All DJI drones still unsafe, Pentagon says

WASHINGTON – Last month, we carried a report from The Hill, which narrated the existence of a Department of Defence report clearing some old model DJI Drones from suspicion as a threat to the USA’s national security.

Well, the Pentagon has just come out and insisted that it still views all DJI drones as a potential threat, and that last month’s report was inaccurate.

DJI drones have been on the federal black list since 2017, when Washington accused the Chinese company of using its drones to gather information on US soil and keeping it on servers in mainland China, where the Chinese government could access its for espionage purposes.

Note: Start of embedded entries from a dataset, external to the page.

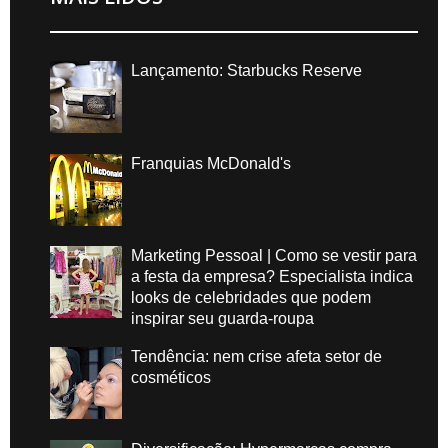
Lançamento: Starbucks Reserve
Franquias McDonald's
Marketing Pessoal | Como se vestir para
a festa da empresa? Especialista indica
looks de celebridades que podem
inspirar seu guarda-roupa
Tendência: nem crise afeta setor de
cosméticos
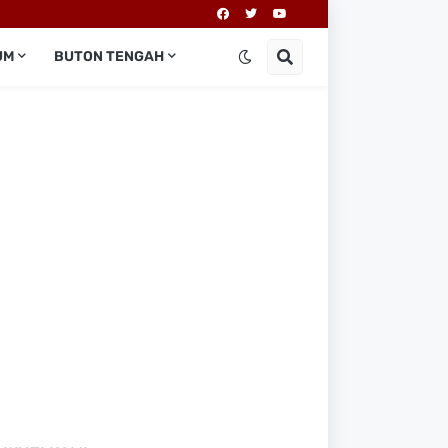
UM
BUTON TENGAH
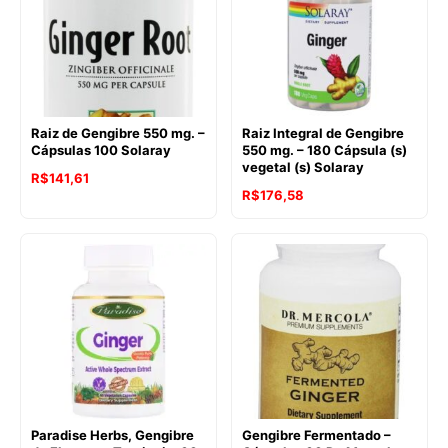
Raiz de Gengibre 550 mg. –
Raiz Integral de Gengibre
Cápsulas 100 Solaray
550 mg. – 180 Cápsula (s)
vegetal (s) Solaray
R$
141,61
R$
176,58
Paradise Herbs, Gengibre
Gengibre Fermentado –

Matters came to a head in 2019 when the Department of Interior was ordered to ground all its fleet of over 800 DJI drones over the spying allegations; and the federal government has been looking for alternative suppliers since then. The same year, the U.S. Congress passed legislation banning the use of drones and components manufactured in China.

Five manufacturers were then recommended by the Pentagon; however, last week, the Financial Times (paywalled) reported that there was a memo circulated within Pentagon circles, which bemoaned the that some of the drones developed and recommended by the DoD were of a poorer quality than the ones made by DJI, even when they came at four times the cost.

“The Pentagon spent more than $13m developing drones that government agencies could use instead of those made or assembled in China,” the Times report said. “But the complaint about the devices’ cost and effectiveness illustrates the difficulties the US has faced trying to wean itself off Chinese technology without obvious domestic alternatives.

“The memo, written in January for the incoming Biden administration, said: “By only having the ‘Blue UAS (unmanned aerial systems)’ approved, it reduces DoI sensor capabilities by 95 percent… The aircraft are designed for a very specific DoD [Department of Defence] mission set and will only meet around 20 per cent of DoI mission requirements.”

In its report last month, The Hill had reported that a Pentagon audit had found two drones built by DJI for U.S. government use had “no malicious code or intent” and are “recommended for use by government entities and forces working with U.S. services.”

“This report was inaccurate and uncoordinated, and its unauthorised release is currently under review by the department,” Reuters quoted the Defence Department saying in a statement.

“Mitigating the threats posed by small UAS (unmanned aircraft systems), including DJI systems, remains a priority across the Department, and DoD continues to ensure existing policy remains current and appropriately implemented.”

DJI had responded to the earlier report, absolving its products of blame.

“This U.S. government report is the strongest confirmation to date of what we, and independent security validations, have been saying for years – DJI drones are safe and secure for government and enterprise operations,” the company said in a statement. “DJI believes defining specific standards and requirements, regardless of a drone’s country of origin, is the best way to ensure the security of drone data.”